* _WHAT YOU SHOULD DO_:
Answer these questions from the email thread on UTF-8 encoding:
1. Which Java version and operating system does Patrick use?
2. On what date did Alex Rosen write the quoted message?
3. What default encoding does the quoted message give as an example of one a viewer might use?

In that case my document is properly saved and I am able to read it  
back in my Java app

I am using Java 1.4.1 on MacOSX

Thanks again

Patrick

On 10 Oct 2003, at 6:34 PM, Alex Rosen wrote:

> "just calling Element.setText("Æ") does not generate a correct UTF-8  
> encoded document."
>
> How did you determine this? I.e. what tool did you use to look at the  
> document? What I'm getting at is, I think that the document was right,  
> but the tool you used to look at it made it look "wrong". Realize that  
> the *bytes* of the UTF-8 encoding of Æ are going to look like garbage  
> characters. If you view the file using a tool that uses any encoding  
> other than UTF-8, it'll look mangled, even though it's not. The viewer  
> you used (e.g. maybe Notepad or another text editor) probably read it  
> using your machine's default encoding (such as Latin 1), so it looked  
> garbled even though it was really OK (i.e. if your viewer used UTF-8  
> to show it to you, it would be fine.)

* _SUPPLIED DATA_:
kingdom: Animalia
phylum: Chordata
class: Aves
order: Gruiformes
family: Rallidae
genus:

* _FINAL RESULT_:
1. Java 1.4.1 on MacOSX.
2. 10 Oct 2003.
3. Latin 1.